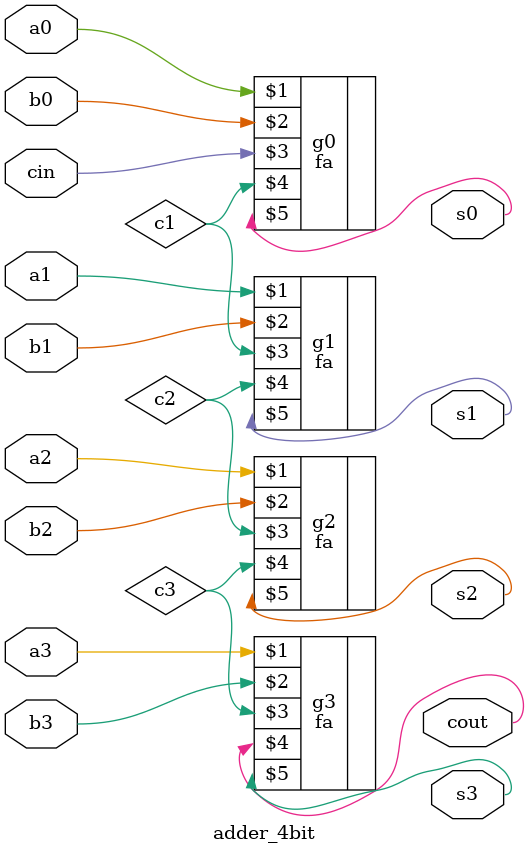
<source format=v>

module adder_4bit(a3, a2, a1, a0, 
					b3, b2, b1, b0, cin, 
					cout, s3 ,s2 ,s1, s0);

input a3, a2, a1, a0, b3, b2, b1, b0, cin;

output cout, s3 ,s2 ,s1, s0;

wire c1, c2, c3;

fa g0(a0, b0, cin, c1, s0);
fa g1(a1, b1, c1, c2, s1);
fa g2(a2, b2, c2, c3, s2);
fa g3(a3, b3, c3, cout, s3);


endmodule

</source>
=-=-=-=-=
> **Task to complete**
Output exactly what runs from the line with "fa g1(a1, b1, c1, c2, s1);" to the final line above, both lines included, and nothing else.

> **Exercise result**
fa g1(a1, b1, c1, c2, s1);
fa g2(a2, b2, c2, c3, s2);
fa g3(a3, b3, c3, cout, s3);


endmodule

</source>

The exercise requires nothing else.